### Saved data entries
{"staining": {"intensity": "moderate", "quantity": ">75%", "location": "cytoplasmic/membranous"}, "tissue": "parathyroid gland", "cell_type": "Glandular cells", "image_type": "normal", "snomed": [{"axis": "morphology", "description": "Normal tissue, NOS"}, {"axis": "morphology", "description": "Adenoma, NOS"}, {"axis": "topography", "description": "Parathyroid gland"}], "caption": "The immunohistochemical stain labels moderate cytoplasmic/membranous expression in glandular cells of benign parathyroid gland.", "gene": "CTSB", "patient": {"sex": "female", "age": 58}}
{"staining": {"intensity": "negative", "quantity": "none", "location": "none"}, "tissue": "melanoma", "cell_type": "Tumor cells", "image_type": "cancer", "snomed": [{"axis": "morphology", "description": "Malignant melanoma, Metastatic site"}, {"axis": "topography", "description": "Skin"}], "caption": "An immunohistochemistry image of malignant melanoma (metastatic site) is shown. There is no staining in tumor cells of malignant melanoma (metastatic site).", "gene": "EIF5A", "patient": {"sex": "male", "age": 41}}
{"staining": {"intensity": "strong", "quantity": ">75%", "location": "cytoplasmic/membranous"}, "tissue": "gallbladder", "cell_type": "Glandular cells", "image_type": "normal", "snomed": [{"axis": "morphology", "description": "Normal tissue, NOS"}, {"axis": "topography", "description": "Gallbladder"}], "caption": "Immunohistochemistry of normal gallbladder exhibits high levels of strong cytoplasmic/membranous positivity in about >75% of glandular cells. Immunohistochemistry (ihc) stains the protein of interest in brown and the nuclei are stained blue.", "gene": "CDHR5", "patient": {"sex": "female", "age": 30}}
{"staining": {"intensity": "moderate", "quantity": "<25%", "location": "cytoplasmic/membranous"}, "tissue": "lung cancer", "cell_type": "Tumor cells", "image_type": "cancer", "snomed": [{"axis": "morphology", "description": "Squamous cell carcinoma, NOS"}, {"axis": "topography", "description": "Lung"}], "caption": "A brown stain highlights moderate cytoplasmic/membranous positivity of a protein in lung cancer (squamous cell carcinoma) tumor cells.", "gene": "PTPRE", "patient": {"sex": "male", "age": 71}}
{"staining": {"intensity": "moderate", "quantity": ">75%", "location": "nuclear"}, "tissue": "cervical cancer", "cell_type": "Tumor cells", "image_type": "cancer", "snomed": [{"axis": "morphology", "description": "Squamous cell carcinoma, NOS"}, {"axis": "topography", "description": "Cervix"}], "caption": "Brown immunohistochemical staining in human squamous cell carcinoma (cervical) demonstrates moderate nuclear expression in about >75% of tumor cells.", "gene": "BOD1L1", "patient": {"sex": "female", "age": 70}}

### The task
Word for word, copy out all the data given above.

### Task response
{"staining": {"intensity": "moderate", "quantity": ">75%", "location": "cytoplasmic/membranous"}, "tissue": "parathyroid gland", "cell_type": "Glandular cells", "image_type": "normal", "snomed": [{"axis": "morphology", "description": "Normal tissue, NOS"}, {"axis": "morphology", "description": "Adenoma, NOS"}, {"axis": "topography", "description": "Parathyroid gland"}], "caption": "The immunohistochemical stain labels moderate cytoplasmic/membranous expression in glandular cells of benign parathyroid gland.", "gene": "CTSB", "patient": {"sex": "female", "age": 58}}
{"staining": {"intensity": "negative", "quantity": "none", "location": "none"}, "tissue": "melanoma", "cell_type": "Tumor cells", "image_type": "cancer", "snomed": [{"axis": "morphology", "description": "Malignant melanoma, Metastatic site"}, {"axis": "topography", "description": "Skin"}], "caption": "An immunohistochemistry image of malignant melanoma (metastatic site) is shown. There is no staining in tumor cells of malignant melanoma (metastatic site).", "gene": "EIF5A", "patient": {"sex": "male", "age": 41}}
{"staining": {"intensity": "strong", "quantity": ">75%", "location": "cytoplasmic/membranous"}, "tissue": "gallbladder", "cell_type": "Glandular cells", "image_type": "normal", "snomed": [{"axis": "morphology", "description": "Normal tissue, NOS"}, {"axis": "topography", "description": "Gallbladder"}], "caption": "Immunohistochemistry of normal gallbladder exhibits high levels of strong cytoplasmic/membranous positivity in about >75% of glandular cells. Immunohistochemistry (ihc) stains the protein of interest in brown and the nuclei are stained blue.", "gene": "CDHR5", "patient": {"sex": "female", "age": 30}}
{"staining": {"intensity": "moderate", "quantity": "<25%", "location": "cytoplasmic/membranous"}, "tissue": "lung cancer", "cell_type": "Tumor cells", "image_type": "cancer", "snomed": [{"axis": "morphology", "description": "Squamous cell carcinoma, NOS"}, {"axis": "topography", "description": "Lung"}], "caption": "A brown stain highlights moderate cytoplasmic/membranous positivity of a protein in lung cancer (squamous cell carcinoma) tumor cells.", "gene": "PTPRE", "patient": {"sex": "male", "age": 71}}
{"staining": {"intensity": "moderate", "quantity": ">75%", "location": "nuclear"}, "tissue": "cervical cancer", "cell_type": "Tumor cells", "image_type": "cancer", "snomed": [{"axis": "morphology", "description": "Squamous cell carcinoma, NOS"}, {"axis": "topography", "description": "Cervix"}], "caption": "Brown immunohistochemical staining in human squamous cell carcinoma (cervical) demonstrates moderate nuclear expression in about >75% of tumor cells.", "gene": "BOD1L1", "patient": {"sex": "female", "age": 70}}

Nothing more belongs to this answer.